After taking credit for restoring Myanmar’s democracy but then watching the military get smashed in elections, the country’s top general has seized power just months away from official retirement.
General Min Aung Hlaing is an international pariah who has been condemned for presiding over a brutal crackdown on the country’s stateless Rohingya population in 2017.
He has been banned from Facebook for stoking hate speech against the persecuted minority, and UN investigators have called on him and other top army leaders to be prosecuted for genocide.
But for years he has steadfastly denied nearly all allegations of human rights abuses and says the military operations, which drove around 750,000 Rohingya refugees into Bangladesh, were justified to root out insurgents.
The 64-year-old was tapped to head the country’s armed forces in 2011, just as a previous generation of military leaders were transitioning the country to a parliamentary system after decades of junta rule.
He has embarked on an ambitious and expensive programme to outfit the army with modern equipment, sourcing new weapons and hardware from China, Russia, Israel and other big arms sellers.
But he has also hinted at his own political ambitions after he turns 65 later this year — the age he would have been subject to mandatory retirement.
“He had flirted with the idea of running for election himself as a civilian,” said Myanmar analyst Herve Lemahieu from Australia’s Lowy Institute.
Lemahieu said the general had probably hoped for a path to higher office with the help of a military-backed political party, which was routed in an election last November.
“He’s probably calculated now that… there is no electoral means by which he could stay in power,” Lemahieu said.
The November poll was won in a landslide by Nobel laureate Aung San Suu Kyi and her National League for Democracy (NLD) but the military has disputed the results of the vote.

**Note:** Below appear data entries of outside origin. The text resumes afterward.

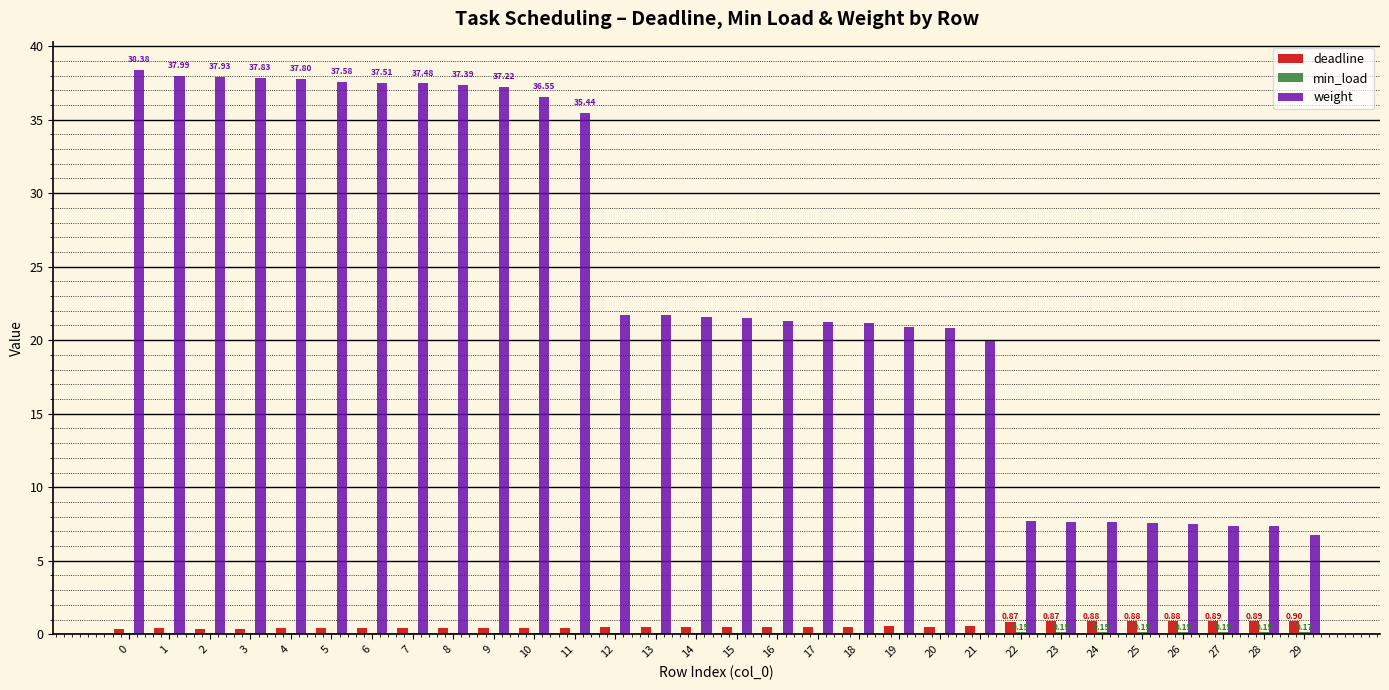

Between 15 and 23, which series saw the biggest shift?

weight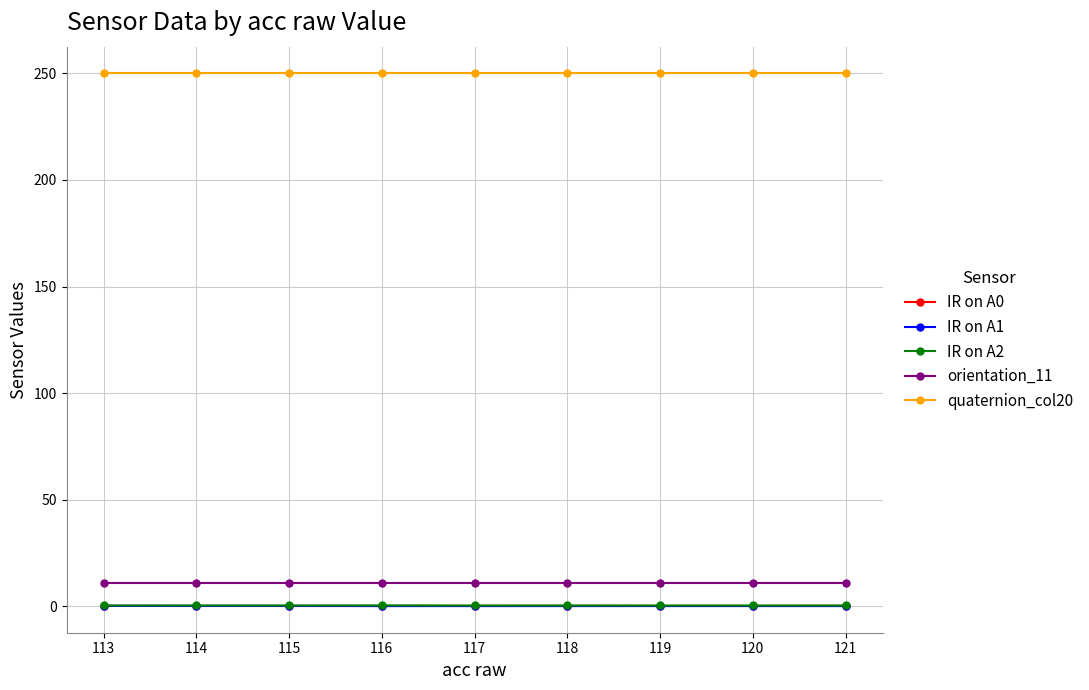

What is the average value of the IR on A1 series?

0.2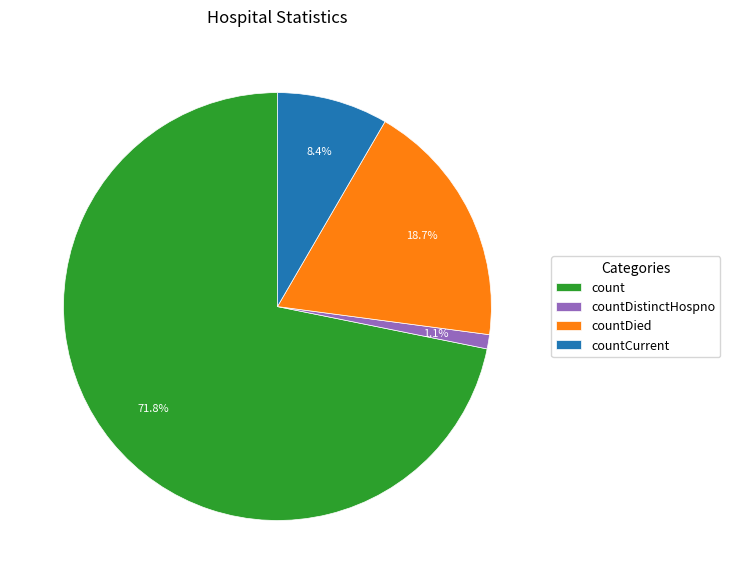

Which slice represents more than half of the pie?

count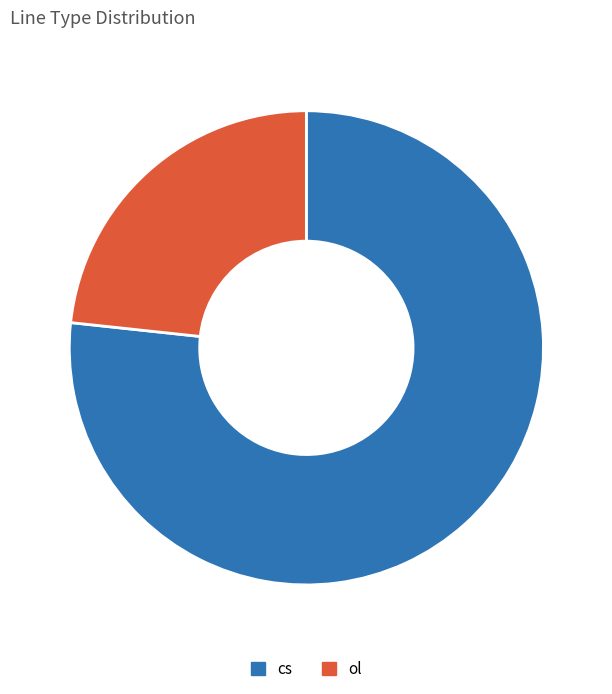

Rank the categories by value from lowest to highest.

ol, cs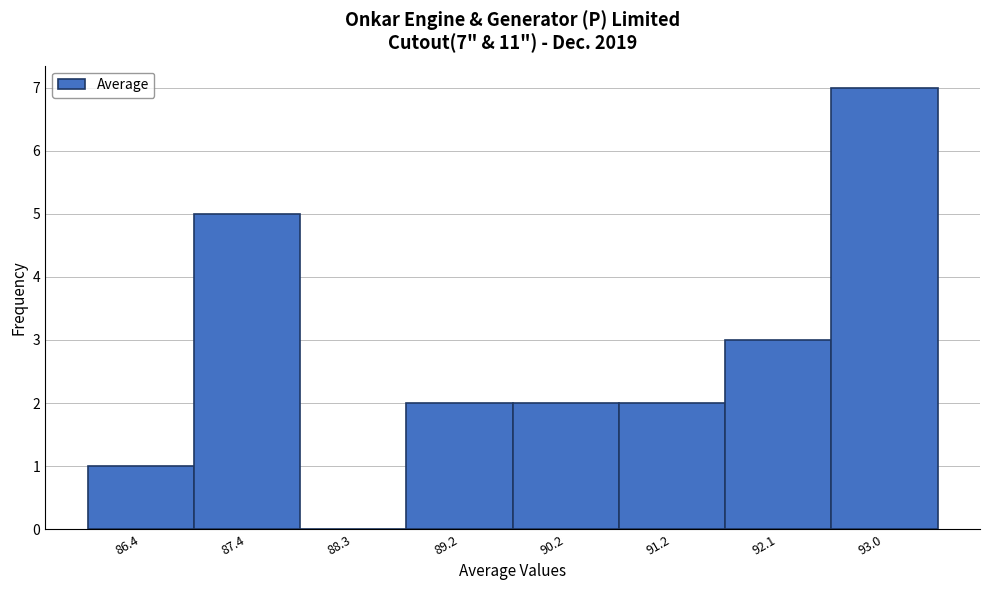

Reading left to right, transcribe all the data shown in this chart.

86.4=1	87.4=5	88.3=0	89.2=2	90.2=2	91.2=2	92.1=3	93.0=7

Before the vote, Min Aung Hlaing had pledged to honour the outcome of the election.
But he dramatically raised tensions last week when he suggested the country’s constitution could be “revoked” if the political impasse could not be solved.
Now that he has taken charge, the general is likely to move quickly and stage a new vote that will “stack the game in his favour”, Lemahieu said.
“I think he will try to put the country back on track towards some kind of on-paper election in which the major players including… Aung San Suu Kyi will be barred from running,” he added.